自然穏やかに表現 竹喬の世界堪能 笠岡の美術館で40周年記念展

太平洋を望む波切村の風景を描いた「波切村」

 笠岡市六番町の市立竹喬美術館で、同市出身の日本画家・小野竹喬(1889~1979年)の画業を振り返る「開館40周年記念 移ろふ自然 小野竹喬展」が開かれている。来館者は、四季折々の自然風景を穏やかな表現で描き続けた竹喬芸術の世界を堪能していた。12月18日まで。

 10月に開館40年を迎える節目に、改めて竹喬作品の魅力を伝えようと企画。所蔵する1709点の中から前後期で作品を一部入れ替えながら計85点を展示する。

 竹喬の故郷・同市富岡からの夕景を捉えた「落照」、澄んだ青空を背景に秋風に揺れるススキなどを爽やかな色合いで表現した「野辺」などが並ぶ。太平洋を望む波切村(なきりむら)(現三重県)の穏やかな朝の海を右隻、荒れた夕方の海を左隻に描いた四曲一双の「波切村」も目を引く。

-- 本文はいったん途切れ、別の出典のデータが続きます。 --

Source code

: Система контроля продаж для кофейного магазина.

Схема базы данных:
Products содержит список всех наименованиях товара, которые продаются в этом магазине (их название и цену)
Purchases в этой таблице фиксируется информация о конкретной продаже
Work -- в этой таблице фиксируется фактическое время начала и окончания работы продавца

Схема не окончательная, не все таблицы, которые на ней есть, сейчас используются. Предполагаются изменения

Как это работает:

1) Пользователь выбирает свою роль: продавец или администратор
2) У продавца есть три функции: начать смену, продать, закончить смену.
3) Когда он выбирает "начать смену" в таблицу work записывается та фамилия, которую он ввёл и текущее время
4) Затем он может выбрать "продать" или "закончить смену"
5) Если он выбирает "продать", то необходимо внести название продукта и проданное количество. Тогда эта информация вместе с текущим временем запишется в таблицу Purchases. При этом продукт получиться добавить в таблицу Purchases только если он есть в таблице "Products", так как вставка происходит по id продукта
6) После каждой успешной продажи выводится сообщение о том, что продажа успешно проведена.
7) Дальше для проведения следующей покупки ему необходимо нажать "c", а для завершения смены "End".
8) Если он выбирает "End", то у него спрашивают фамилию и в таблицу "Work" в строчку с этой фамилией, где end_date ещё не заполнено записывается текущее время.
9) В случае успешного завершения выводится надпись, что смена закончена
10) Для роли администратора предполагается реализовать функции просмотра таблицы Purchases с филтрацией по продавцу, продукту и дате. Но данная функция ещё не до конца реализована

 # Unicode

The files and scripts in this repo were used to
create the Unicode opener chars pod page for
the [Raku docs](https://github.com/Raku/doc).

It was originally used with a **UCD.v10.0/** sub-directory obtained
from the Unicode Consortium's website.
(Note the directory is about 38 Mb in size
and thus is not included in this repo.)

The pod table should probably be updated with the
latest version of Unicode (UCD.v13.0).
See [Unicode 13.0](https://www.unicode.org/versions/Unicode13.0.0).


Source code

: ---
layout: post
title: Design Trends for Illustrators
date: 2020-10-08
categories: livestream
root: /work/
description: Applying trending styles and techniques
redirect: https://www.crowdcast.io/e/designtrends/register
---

 同館の田辺咲智学芸員は「素直なまなざしで描かれた自然とともに、年代ごとの作風の変化も楽しんでほしい」と話している。

 10月9日午後1時半からは学芸員と参加者が対話しながら作品鑑賞を楽しむイベントを開く。対象は小学生以上で、事前に申し込みが必要。

 一般500円。笠岡市民、市外の高校生以下、65歳以上は無料。月曜休館(祝日の場合は翌日)。問い合わせは同館(0865―63―3967)。